You can check the status of the message here: https://filfox.info/en/message/bafy2bzaceaav5bixcaui72vumz7olit3wd6n3ab3yiytr3unb7uni5mjaknqa

GhostByteInc commented 1 year ago

Hey folks, it's been a while since I've notarised some LDNs, and the Fil+ project has matured a lot in the last few months. I'm just going to spell out here transparently what I've checked here, and what I'm planning to do.

I was contacted by the Delta tools folks, and asked if I could support this application ( which also includes #1958 and #1959 ). I've established that this a legitimate collaboration between their team, and GhostByte/Edgevana (@GhostByteInc / Trevor K Smith, it'd be great if you could expand upon that relationship here). I'll support this, but I'm keen to see that we're seeing this data being shared between multiple independent SPs, and that it passes the usual CID duplication tests.).

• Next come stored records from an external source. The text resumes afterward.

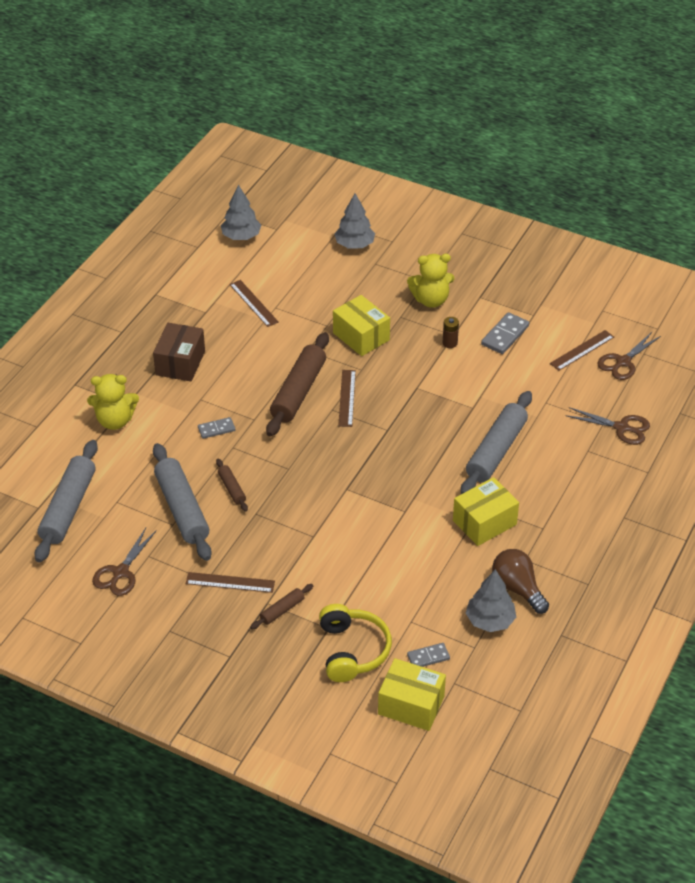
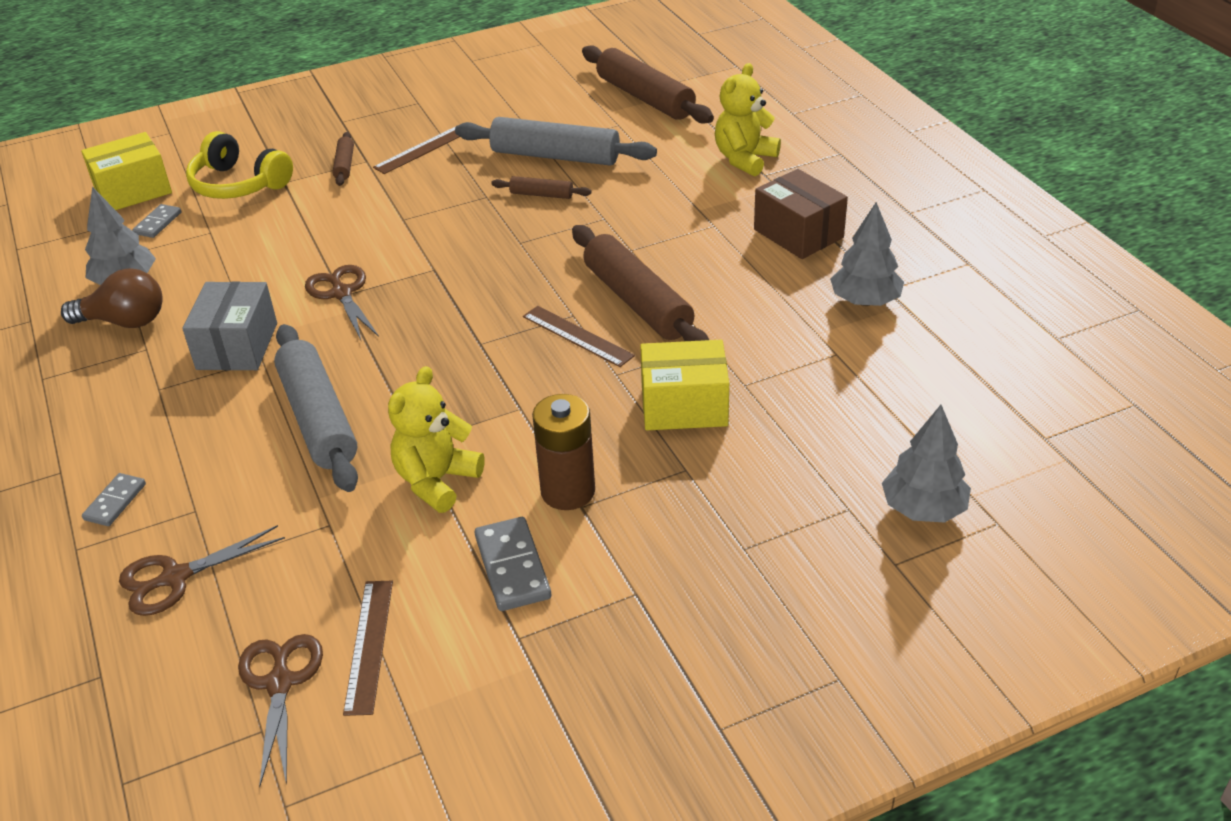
camera: 130 degrees right, 5 degrees down
(68, 508) = (645, 98): grey rolling pin -> brown rolling pin
(121, 572) = (522, 100): brown scissors -> brown scissors (342, 293)
(216, 429) = (647, 218): grey domino -> grey domino (115, 502)
(241, 236) = (1052, 391): grey tree -> grey tree (865, 301)
(254, 303) = (865, 337): brown ruler -> none
(431, 300) = (689, 526): yellow teddy bear -> yellow teddy bear (436, 481)
(450, 343) = (568, 491): brown battery -> brown battery, size x1.86
(484, 522) = (237, 346): yellow box -> grey box

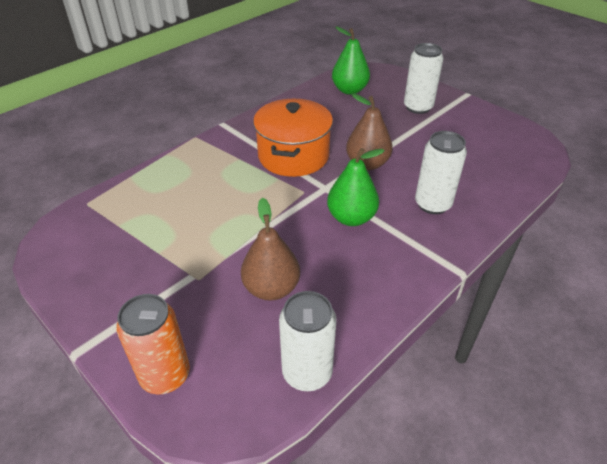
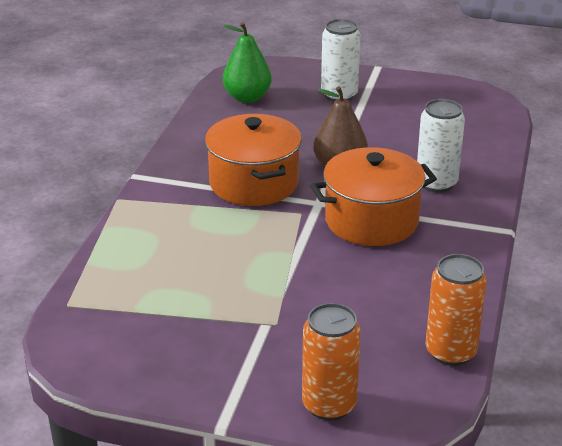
camera: 30 degrees left, 10 degrees down
(271, 288) = (355, 305): brown pear -> none
(307, 372) = (450, 352): white can -> orange can
(351, 218) = (371, 220): green pear -> orange pot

I'll start with this application. I can also support the other two, but maybe you can let me know what notaries you have lined up. Previous (maybe ancient at Filecoin ecosystem speeds?) experience indicate to me that you should have maybe four notaries lined up and tag-teaming -- we can't sign the same application twice in a row, but we can alternate. Happy to fill one of those slots, and let you take the lead on which applications I should be signing, when.

Hopefully that makes sense! Good luck with the upload!

d.

Hey Danny,

Would be very glad to have your support :)

Still working on getting notaries to review the application for additional support to meet the 4 supporting notaries. I'm aware and constantly working it.

I have faith laudiacay will show consistent support. Ive got 2 prospects for this that seem willing but will wait until i see a signature before calling them out.. ha

Much appreciated,

--Trevor

laudiacay commented 1 year ago

oh whoops

laudiacay commented 1 year ago

let me get my ledger

laudiacay commented 1 year ago
Capture d’écran 2023-05-16 à 9 42 34 AM

where u at buddy

I'll sign just lmk

laudiacay commented 1 year ago

wait i already signed

i am a fool

GhostByteInc commented 1 year ago

wait i already signed

i am a fool

hahah yes! I was mentioning you for future support :)

Thanks so much! @laudiacay

github-actions[bot] commented 1 year ago

This application has not seen any responses in the last 10 days. This issue will be marked with Stale label and will be closed in 4 days. Comment if you want to keep this application open.

github-actions[bot] commented 1 year ago

This application has not seen any responses in the last 14 days, so for now it is being closed. Please feel free to contact the Fil+ Gov team to re-open the application if it is still being processed. Thank you!